The first aim will characterize the distinct effectsof different cytokines, specifically TNF and IL13,on barrier function. Methods will include traditional current clamp and ion selectivity measurements coupled with macromolecular flux studies. These functional measurements will be correlated with measurements of protein transcription and expression. The regulatory mechanisms involved will be assessed through pharmacologic manipulation.
The second aim will take advantage of and refine the approach I have developed to make high resolution biophysical measurements of barrier dynamics under normal conditions. These techniques will allow measurement of barrier function over extremely small areas on a millisecond time scale.

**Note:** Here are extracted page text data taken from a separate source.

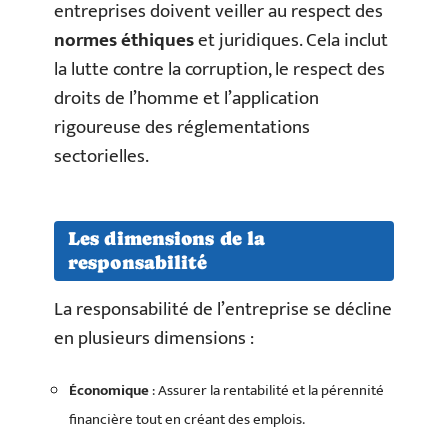
entreprises doivent veiller au respect des
normes éthiques
et juridiques. Cela inclut
la lutte contre la corruption, le respect des
droits de l’homme et l’application
rigoureuse des réglementations
sectorielles.
Les dimensions de la
responsabilité
La responsabilité de l’entreprise se décline
en plusieurs dimensions :
Économique
: Assurer la rentabilité et la pérennité
financière tout en créant des emplois.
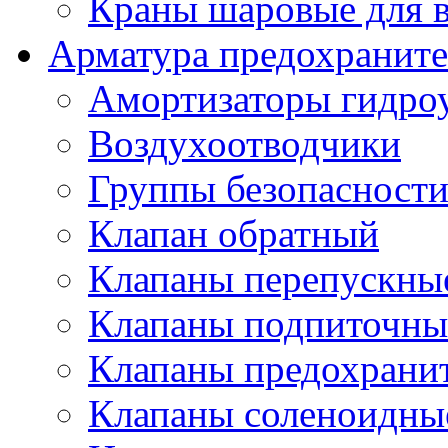
Краны шаровые для 
Арматура предохраните
Амортизаторы гидро
Воздухоотводчики
Группы безопасност
Клапан обратный
Клапаны перепускны
Клапаны подпиточны
Клапаны предохрани
Клапаны соленоидные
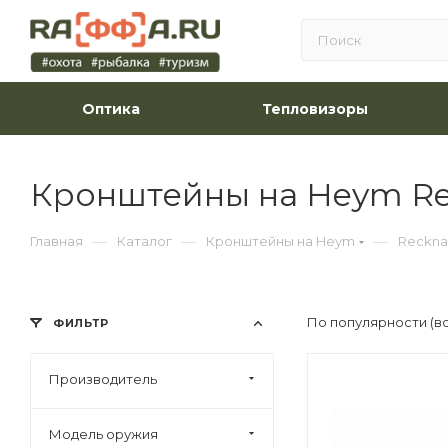
Оптика
Тепловизоры
Кронштейны на Heym Re
—
—
—
Главная
Каталог
Кронштейны на Heym
Reckna
По популярности (в
ФИЛЬТР
Производитель
Модель оружия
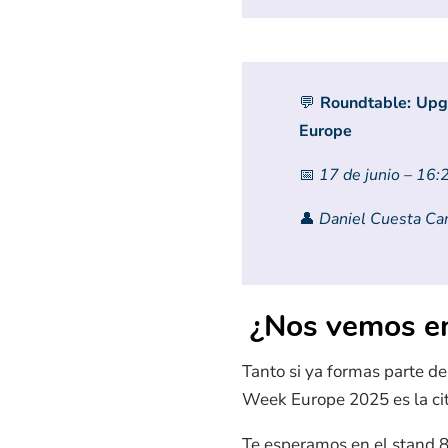
💬
Roundtable: Upgr
Europe
📅
17 de junio – 16:
👤
Daniel Cuesta Ca
¿Nos vemos e
Tanto si ya formas parte de
Week Europe 2025 es la cita
Te esperamos en el stand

The third aim will combine observations and techniques of the first two aims to determine the distinct effects of different cytokines on the biophysics of tight junction barrier function at high resolution. Completion of these aims will have significant positive effects on human health because it will greatly enhance our understanding of specific mechanisms by which cytokines cause barrier dysfunction. This will allow development of specific therapies targeting distinct pathways of barrier dysfunction. This holds great promise as we enter the era of individualized medicine, since availability of agents targeting different mechanisms of barrier dysfunction will allow treatment regimens designed for individual patients. Additionally, the techniques developed in the second aim will have utility in studying tight junction biophysics in other organs, such as kidney, lung, liver, and brain, where tight junction disruption is thought to contribute to disease.